Now I am thinking of Amtrak. I haven't taken an Amtrak train in ages, so I don't know what the protocols are for boarding and for bags. A good step towards improved security would be the presense of bomb-sniffing dogs on the platforms, and a once-on, stay on policy. Sure, this does nothing to dissuade the committed suicide bomber, but it would go a long way towards preventing an American Atocha.

Sunday, March 14, 2004

From Atocha to Socialism

Amazing how the timing of the terrorist bombings of trains in Madrid changed an election. Fascinating, too, to see how sentiments differed in the two countries- the US and Spain- that have had the most severe attacks, Israel notwithstanding.

Prior to the bombings, Spaniards were set to elect Mariano Majoy, the hand-picked successor to Prime Minister Jose Maria Aznar, and both members of the Popular Party.
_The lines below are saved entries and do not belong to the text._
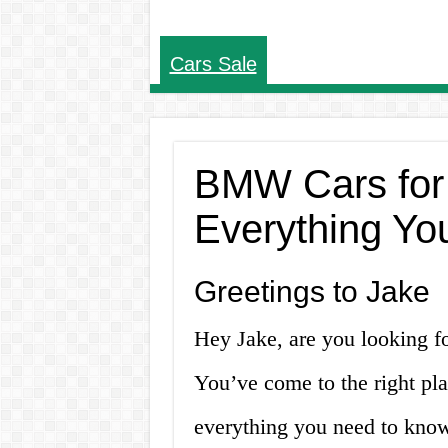
Cars Sale
BMW Cars for
Everything Yo
Greetings to Jake
Hey Jake, are you looking f
You’ve come to the right plac
everything you need to kno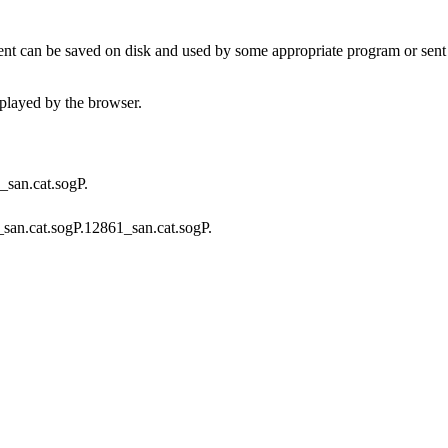
t can be saved on disk and used by some appropriate program or sent 
played by the browser.
A_san.cat.sogP.
f_san.cat.sogP.12861_san.cat.sogP.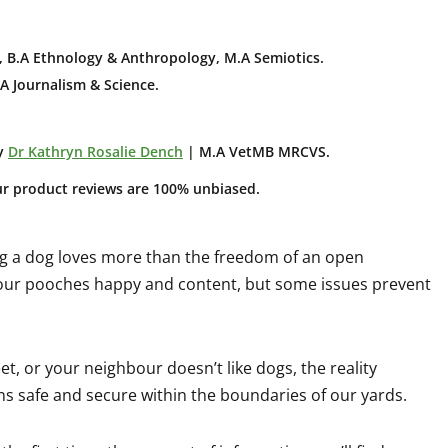
 B.A E
thnology & Anthropology, M.A Semiotics.
A Journalism & Science.
y
Dr Kathryn Rosalie Dench
| M.A VetMB MRCVS.
ur product reviews are 100% unbiased.
ing a dog loves more than the freedom of an open
 our pooches happy and content, but some issues prevent
et, or your neighbour doesn’t like dogs, the reality
s safe and secure within the boundaries of our yards.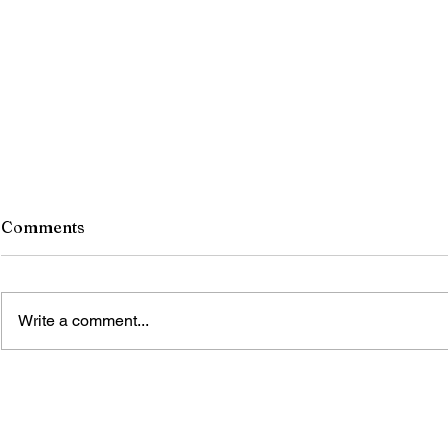
Comments
Write a comment...
The Blue Gold Hunters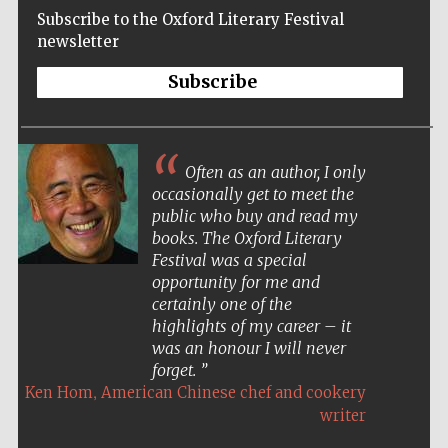
Subscribe to the Oxford Literary Festival
newsletter
Subscribe
Often as an author, I only
occasionally get to meet the
public who buy and read my
books. The Oxford Literary
Festival was a special
opportunity for me and
certainly one of the
highlights of my career – it
was an honour I will never
forget.
,
Ken Hom
American Chinese chef and cookery
Five-star hotel
partners of The
Oxford Collection
writer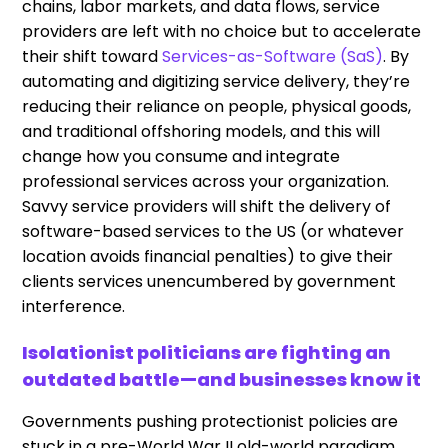
chains, labor markets, and data flows, service
providers are left with no choice but to accelerate
their shift toward
Services-as-Software (SaS)
. By
automating and digitizing service delivery, they’re
reducing their reliance on people, physical goods,
and traditional offshoring models, and this will
change how you consume and integrate
professional services across your organization.
Savvy service providers will shift the delivery of
software-based services to the US (or whatever
location avoids financial penalties) to give their
clients services unencumbered by government
interference.
Isolationist politicians are fighting an
outdated battle—and businesses know it
Governments pushing protectionist policies are
stuck in a pre-World War II old-world paradigm,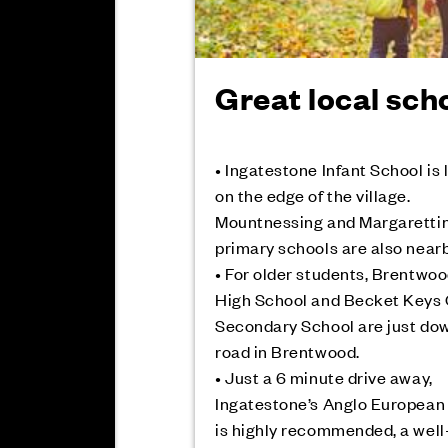
Great local sch
• Ingatestone Infant School is
on the edge of the village.
Mountnessing and Margaretti
primary schools are also nearb
• For older students, Brentwo
High School and Becket Keys
Secondary School are just do
road in Brentwood.
• Just a 6 minute drive away,
Ingatestone’s Anglo European
is highly recommended, a well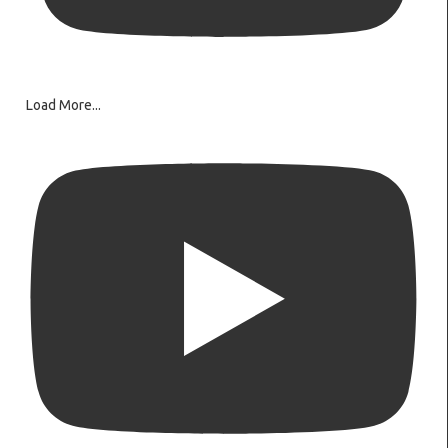
Load More...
That party is referred to as 'conservative', although Spain's estimation of a conservative would have made Karl Marx grin. In a sweeping turn of events, Socialist José Luis Rodriguez Zapatero has been elected Prime Minister, and his party has claimed a near majority of Parliamentary seats in this kingdom. By the way, Spain's estimation of a socialist would also have made Karl Marx grin.
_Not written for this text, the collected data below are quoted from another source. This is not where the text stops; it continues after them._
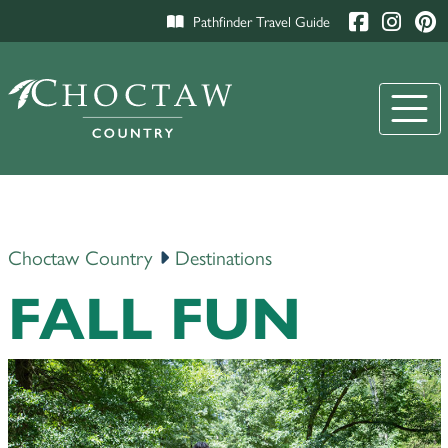
Pathfinder Travel Guide
Choctaw Country
Destinations
FALL FUN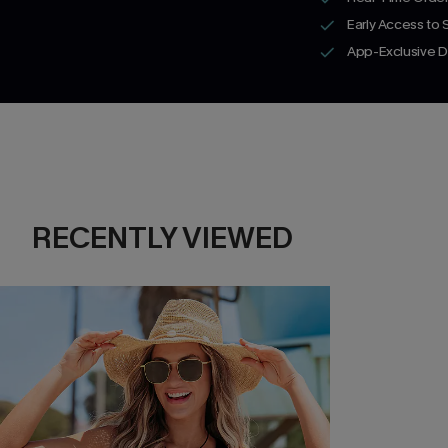
Early Access to
App-Exclusive D
RECENTLY VIEWED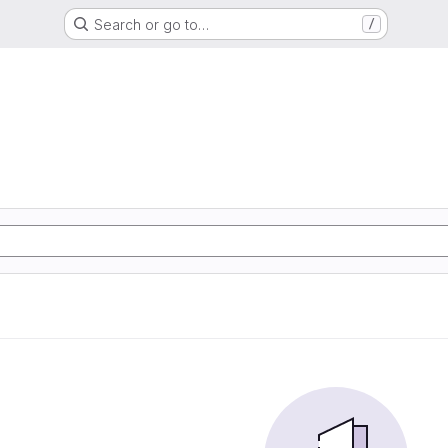
Search or go to…
/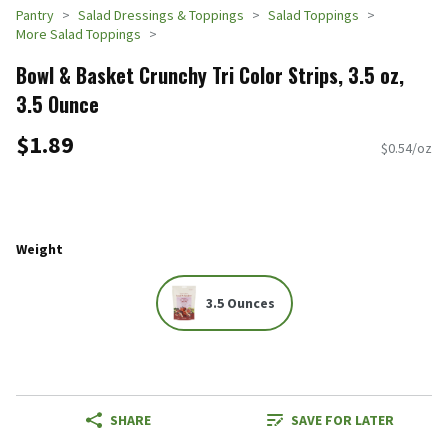
Pantry
Salad Dressings & Toppings
Salad Toppings
More Salad Toppings
Bowl & Basket Crunchy Tri Color Strips, 3.5 oz,
3.5 Ounce
$1.89
$0.54/oz
Weight
3.5 Ounces
SHARE
SAVE FOR LATER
But it is interesting to me how the things are perceived. The US embraced George W. Bush in the wake of 9-11-2001 in a way he was not after his election. Spain's Popular Party was repudiated just days after their 3-11, and largely because Spain was one of the US' strongest supporters under Aznar. The Spanish people in essense, blame the United States, with the Popular Party guilty by association.

Talk about cutting off your nose to spite your face. Socialism? Be pissed at the United States if you must, but why doom yourselves to worse than the 25% unemployment your country already has? I first had admiration for the Spanish, who took to the streets to express their anger at the terrorists. I now have real dismay.
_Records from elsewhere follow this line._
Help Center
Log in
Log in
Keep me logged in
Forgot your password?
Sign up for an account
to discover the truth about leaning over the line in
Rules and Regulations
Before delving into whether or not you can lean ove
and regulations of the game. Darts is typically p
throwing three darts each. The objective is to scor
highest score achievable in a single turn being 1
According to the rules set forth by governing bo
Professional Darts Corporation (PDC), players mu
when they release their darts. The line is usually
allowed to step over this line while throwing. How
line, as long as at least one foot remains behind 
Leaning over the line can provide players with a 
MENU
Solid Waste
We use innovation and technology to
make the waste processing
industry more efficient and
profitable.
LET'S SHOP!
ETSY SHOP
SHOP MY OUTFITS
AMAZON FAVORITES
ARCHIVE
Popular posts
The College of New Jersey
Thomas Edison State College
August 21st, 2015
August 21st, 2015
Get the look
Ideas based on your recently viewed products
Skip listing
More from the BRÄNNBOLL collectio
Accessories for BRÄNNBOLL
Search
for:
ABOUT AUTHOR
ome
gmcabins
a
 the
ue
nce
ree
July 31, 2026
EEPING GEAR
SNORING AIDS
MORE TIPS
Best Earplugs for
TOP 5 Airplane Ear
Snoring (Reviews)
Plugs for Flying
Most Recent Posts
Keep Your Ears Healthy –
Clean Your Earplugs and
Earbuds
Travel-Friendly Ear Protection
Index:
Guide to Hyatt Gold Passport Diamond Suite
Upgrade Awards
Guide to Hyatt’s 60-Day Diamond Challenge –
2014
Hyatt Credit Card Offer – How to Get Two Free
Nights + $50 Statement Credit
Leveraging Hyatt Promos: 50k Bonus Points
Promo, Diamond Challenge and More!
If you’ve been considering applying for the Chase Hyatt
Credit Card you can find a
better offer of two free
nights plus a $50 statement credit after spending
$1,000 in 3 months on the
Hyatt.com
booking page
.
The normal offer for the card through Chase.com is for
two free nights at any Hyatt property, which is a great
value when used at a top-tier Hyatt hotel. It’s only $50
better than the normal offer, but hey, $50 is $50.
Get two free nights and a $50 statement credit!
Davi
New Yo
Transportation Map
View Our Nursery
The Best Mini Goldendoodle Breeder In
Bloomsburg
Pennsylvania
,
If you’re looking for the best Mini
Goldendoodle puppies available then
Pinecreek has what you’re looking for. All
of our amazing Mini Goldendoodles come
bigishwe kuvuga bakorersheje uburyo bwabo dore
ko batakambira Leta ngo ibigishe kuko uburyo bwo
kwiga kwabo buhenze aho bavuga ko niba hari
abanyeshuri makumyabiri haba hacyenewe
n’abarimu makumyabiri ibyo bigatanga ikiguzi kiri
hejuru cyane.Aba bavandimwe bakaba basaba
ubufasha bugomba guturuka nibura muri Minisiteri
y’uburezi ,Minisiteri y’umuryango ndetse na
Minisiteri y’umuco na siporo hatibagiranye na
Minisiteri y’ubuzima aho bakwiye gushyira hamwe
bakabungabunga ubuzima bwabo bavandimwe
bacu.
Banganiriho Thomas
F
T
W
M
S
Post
Having taken the trains into Atocha just six weeks ago, the memories are fresh. As an American, I was treated exceptionally well by the Spanish people I encountered. I can't help but wonder if this will be so the next time I visit. I believe my son is safe in Rota. I talked to him today, and learned that he found out about the attacks 48 hours after I did, so it clearly hasn't reached that remote outpost, which is good. Still, I want him in a friendly environment, and have good evidence that Spain could be less kind to Americans, and is certainly less warm to good sense.